* _Task inputs_:
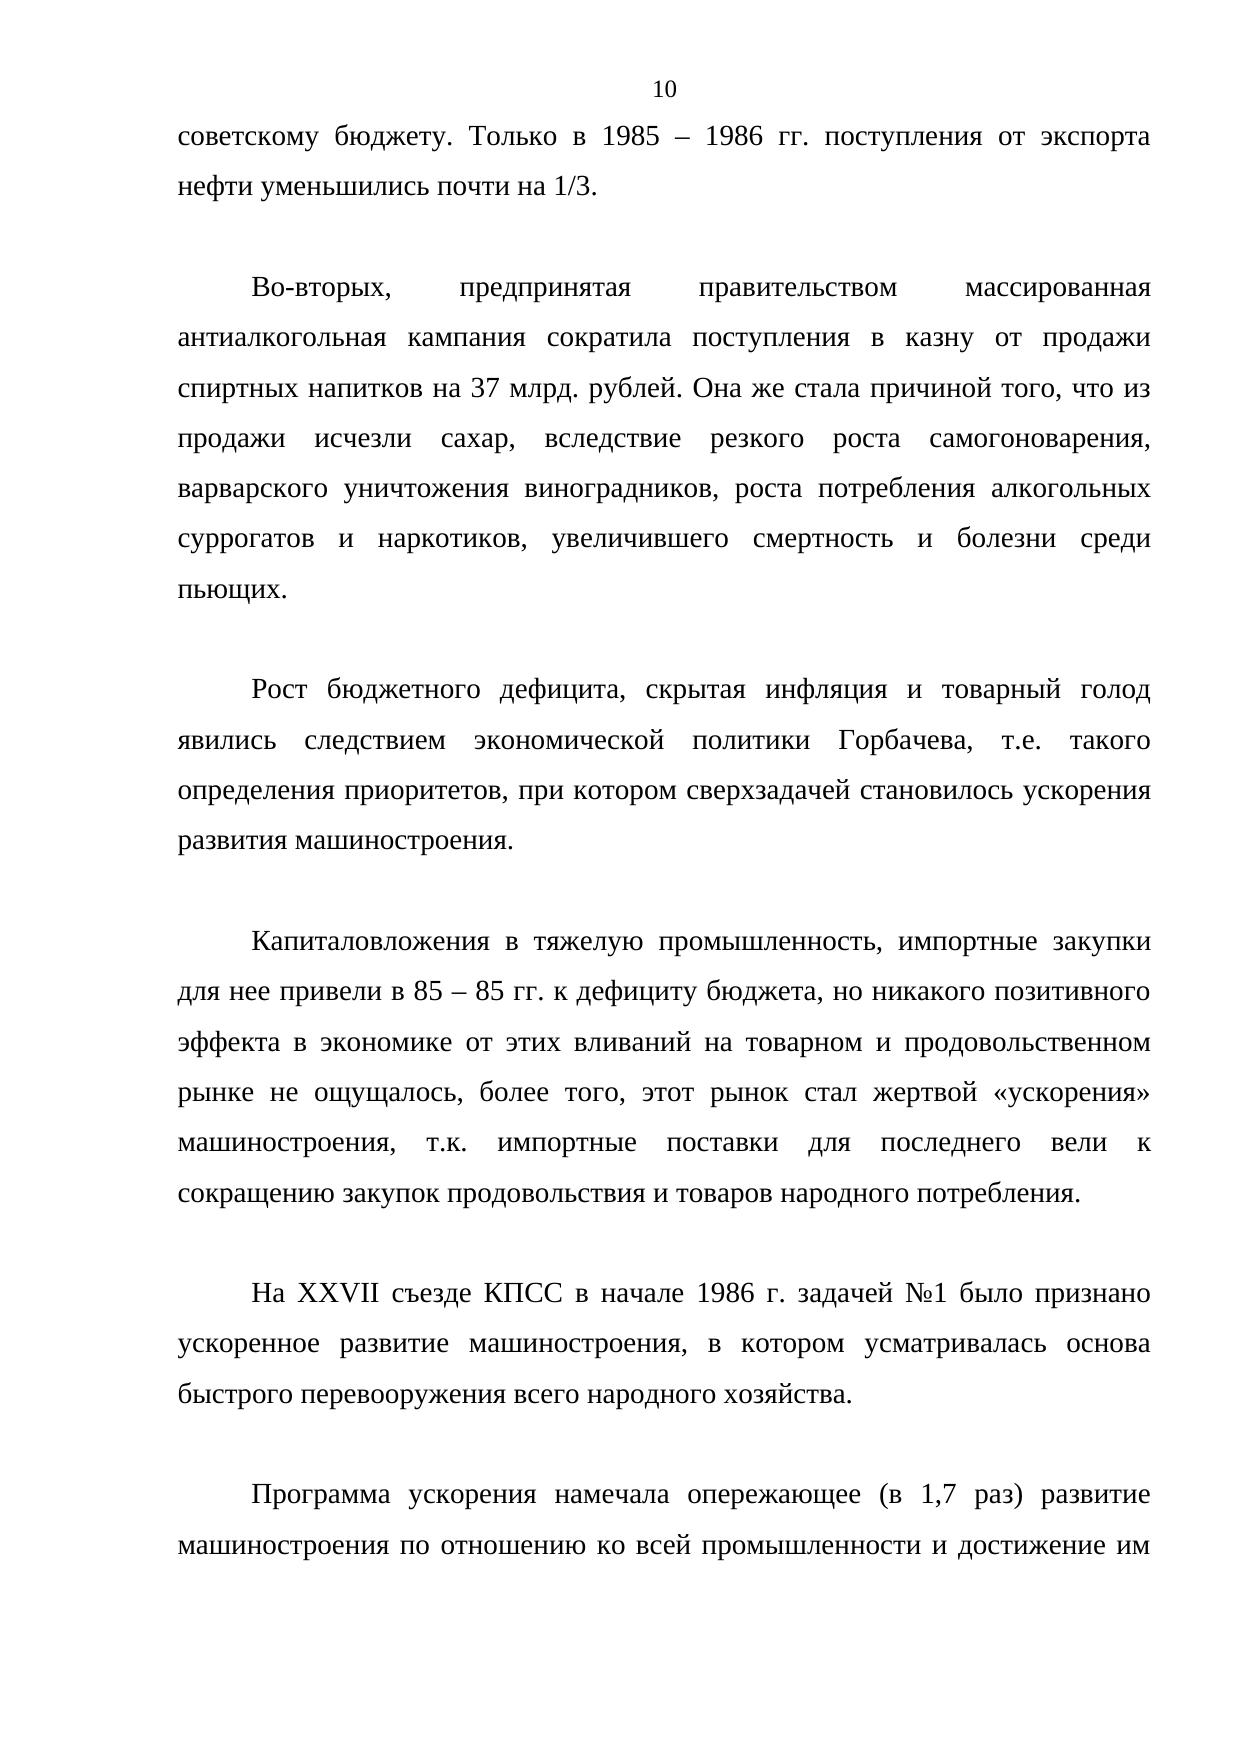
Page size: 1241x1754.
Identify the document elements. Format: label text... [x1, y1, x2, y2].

text Капиталовложения в тяжелую промышленность, импортные закупки для нее привели в 85 – 85 гг. к дефициту бюджета, но никакого позитивного эффекта в экономике от этих вливаний на товарном и продовольственном рынке не ощущалось, более того, этот рынок стал жертвой «ускорения» машиностроения, т.к. импортные поставки для последнего вели к сокращению закупок продовольствия и товаров народного потребления. [177, 923, 1152, 1208]
text Во-вторых, предпринятая правительством массированная антиалкогольная кампания сократила поступления в казну от продажи спиртных напитков на 37 млрд. рублей. Она же стала причиной того, что из продажи исчезли сахар, вследствие резкого роста самогоноварения, варварского уничтожения виноградников, роста потребления алкогольных суррогатов и наркотиков, увеличившего смертность и болезни среди пьющих. [177, 269, 1152, 604]
text На XXVII съезде КПСС в начале 1986 г. задачей №1 было признано ускоренное развитие машиностроения, в котором усматривалась основа быстрого перевооружения всего народного хозяйства. [177, 1275, 1152, 1409]
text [177, 118, 1152, 202]
text Рост бюджетного дефицита, скрытая инфляция и товарный голод явились следствием экономической политики Горбачева, т.е. такого определения приоритетов, при котором сверхзадачей становилось ускорения развития машиностроения. [177, 672, 1152, 856]
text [177, 1477, 1152, 1560]
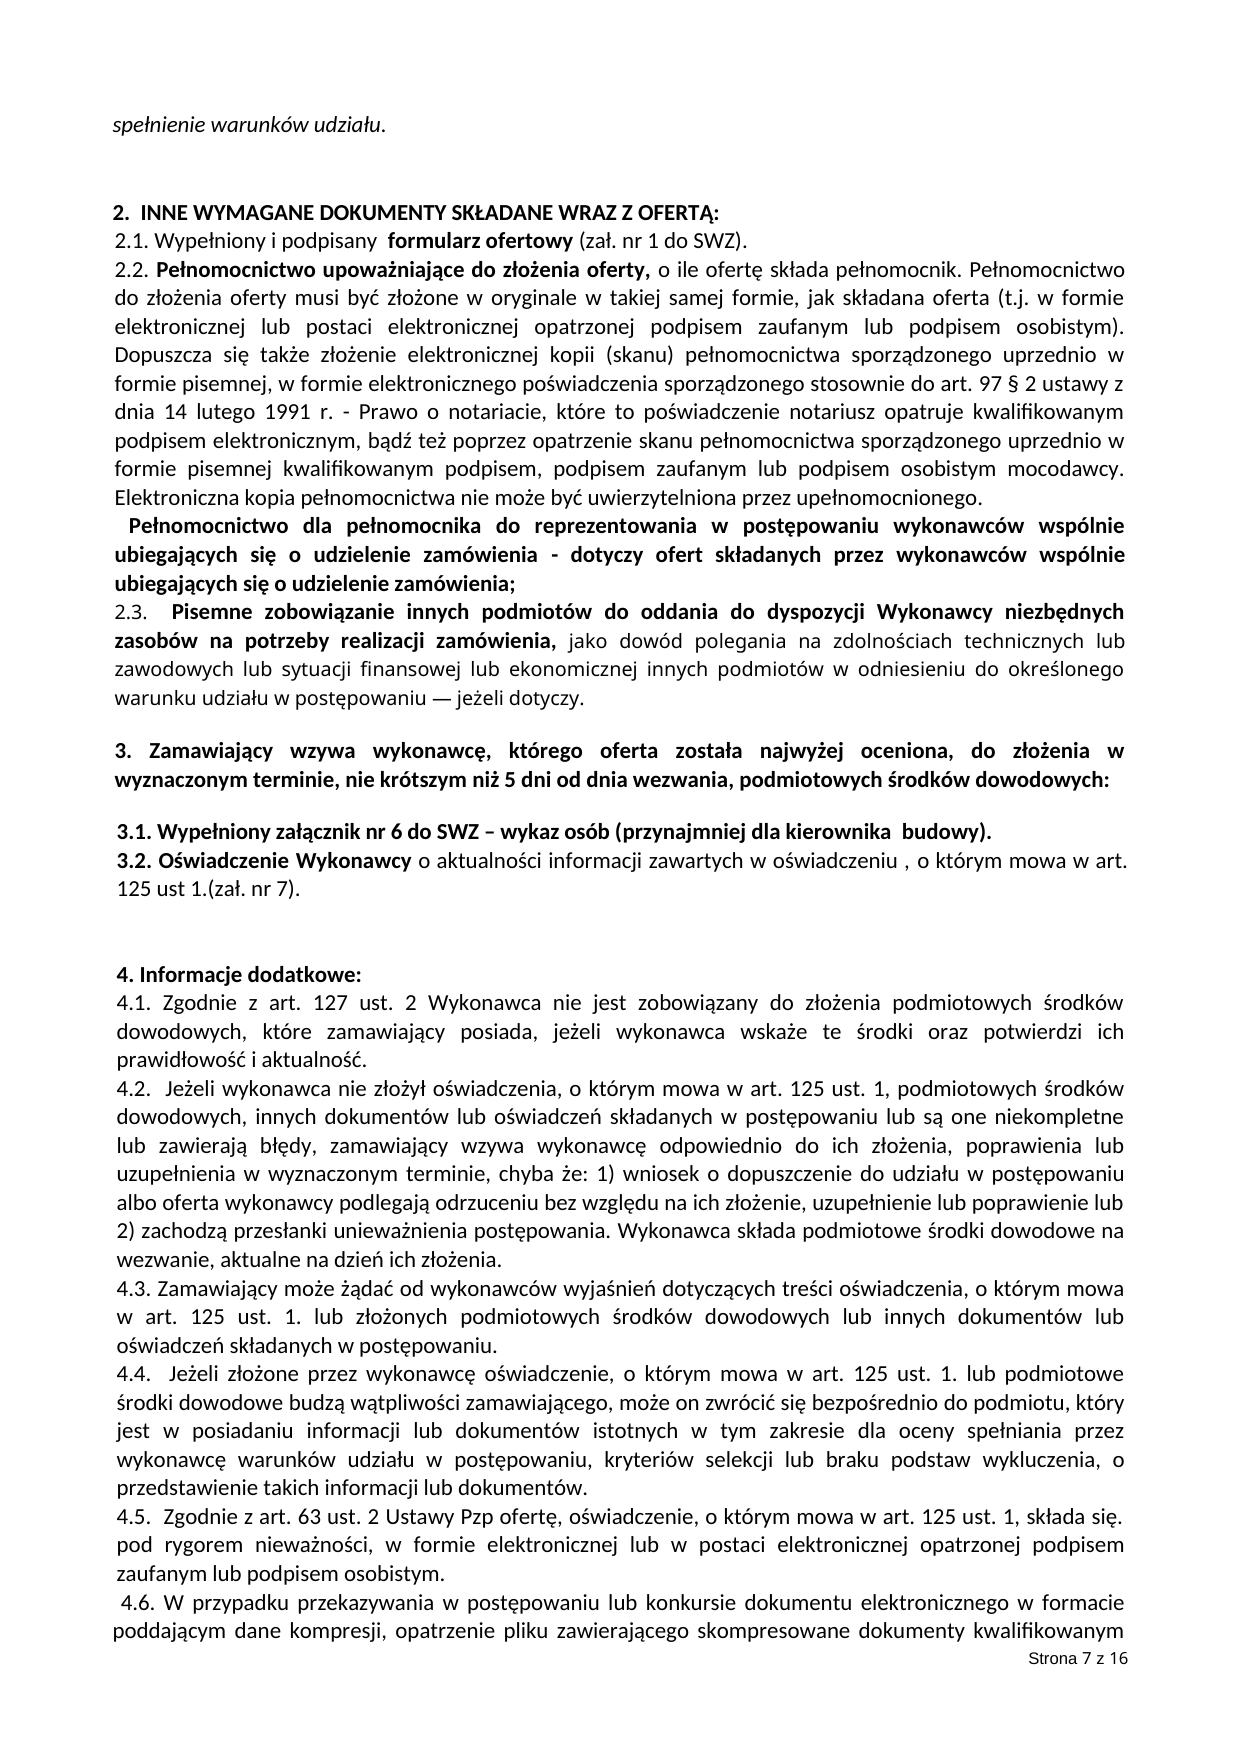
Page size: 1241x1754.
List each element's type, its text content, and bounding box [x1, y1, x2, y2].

* _Exercise details_:
Beginning with the line that contains "text [177, 118, 1152, 202]", write out the remaining lines of the listing above through the last, exactly and only those, without pictures.

* _Answer space_:
text [177, 118, 1152, 202]
text Рост бюджетного дефицита, скрытая инфляция и товарный голод явились следствием экономической политики Горбачева, т.е. такого определения приоритетов, при котором сверхзадачей становилось ускорения развития машиностроения. [177, 672, 1152, 856]
text [177, 1477, 1152, 1560]
Page size: 1241x1754.
List each element's type, its text content, and bounding box [x1, y1, x2, y2].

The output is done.